When calling from immobile code to immobile code through an immobile fdefn, we can emit it as "call [rip+n]" where rip+n is an fdefn-raw-addr slot.
This call format removes the address range restriction, as long as the immobile code space and immobile fdefns are within +/- 2Gb. So I'll separate immobile fixed objects into a space of fdefns and a space of symbols ensuring that fdefns remain near enough to pages of code.
This proposal basically re-introduces the level of indirection conferred by fdefns, while still not requiring a load of RAX. This would also eliminate the so-called "static linking" which may not have done much anyway. In fact I would guess that if there is any slowdown, we can do some different optimization similar in spirit to the unboxed call convention. Such as we can avoid loading the arg-count-passing registers for known-fixed-arg receivers.
And of course then the split-lock problem goes away because we'll never overwrite an instruction to change an fdefn's function.
For elfinated core files, I'll perhaps still change the call instruction from "call [rip+n]" to call rel32 form, but that's a separate question. As it happens, some of our cloud machines in fact disallow writable code in '.text' segments, which is where lisp code goes after conversion to ELF.
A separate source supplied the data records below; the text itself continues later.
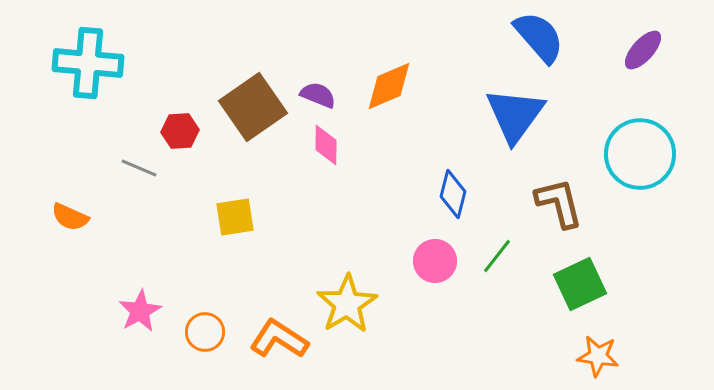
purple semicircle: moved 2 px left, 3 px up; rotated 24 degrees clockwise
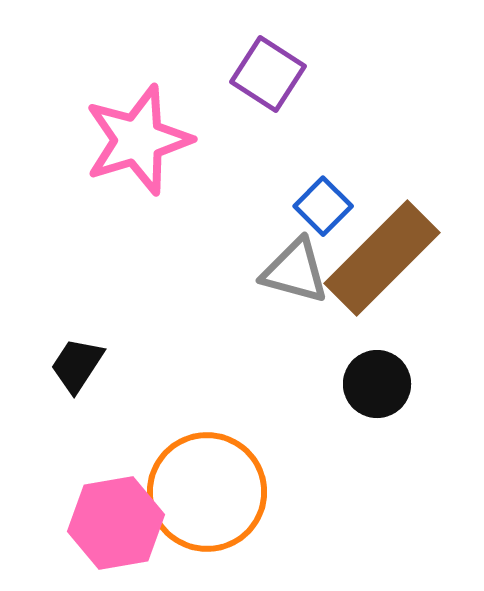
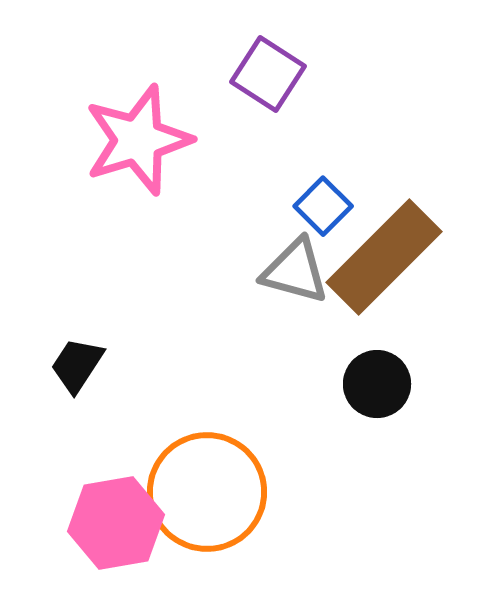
brown rectangle: moved 2 px right, 1 px up
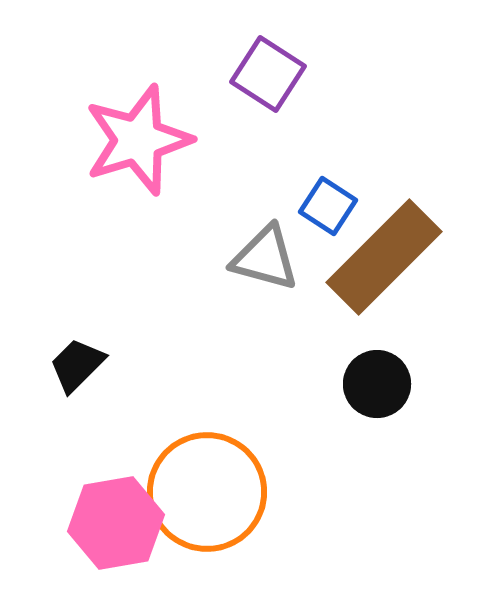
blue square: moved 5 px right; rotated 12 degrees counterclockwise
gray triangle: moved 30 px left, 13 px up
black trapezoid: rotated 12 degrees clockwise
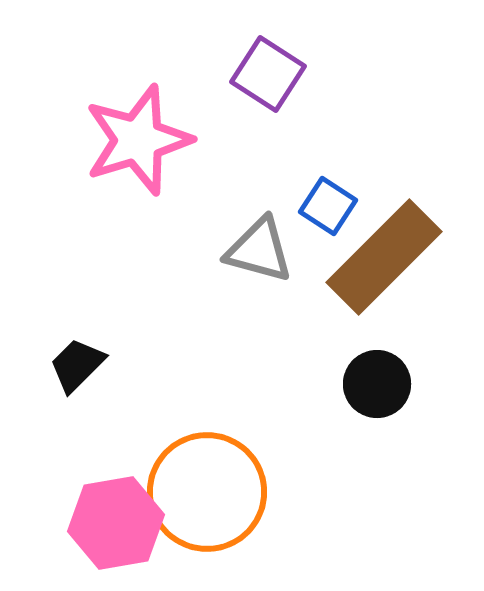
gray triangle: moved 6 px left, 8 px up
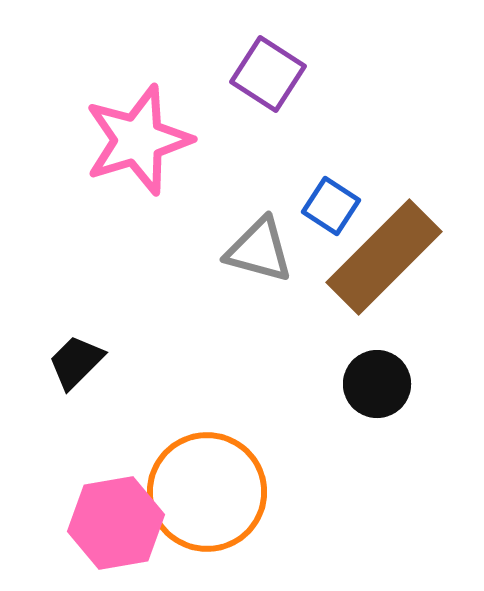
blue square: moved 3 px right
black trapezoid: moved 1 px left, 3 px up
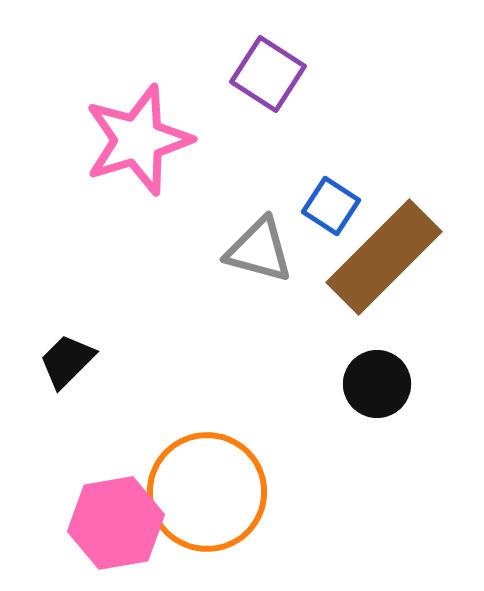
black trapezoid: moved 9 px left, 1 px up
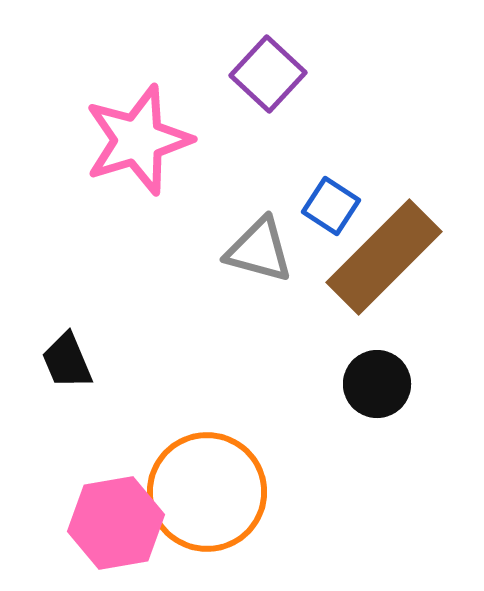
purple square: rotated 10 degrees clockwise
black trapezoid: rotated 68 degrees counterclockwise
Also as a totally unrelated issue, but drawing on a similar principle, it may be possible to relax the requirement for immobile symbols to be mapped sub-4Gb because they could be computed with "LEA Rn, [rip+n]". But this tends to cost 1 extra instruction. Symbols really want to be imm32 operands, which would require that the in-register representation of a symbol be its displacement from the base of a hypothetical "symbol space". This is equivalent to a JVM's compressed pointer representation. We can do the same thing with compact-instance-header layouts being 32-bit pointers but allowing the layouts to be anywhere. It adds one instruction to lots of things that use layouts (to compute an actual address whence to load the inherited layouts) but it doesn't add any instruction for comparison of layouts for EQness.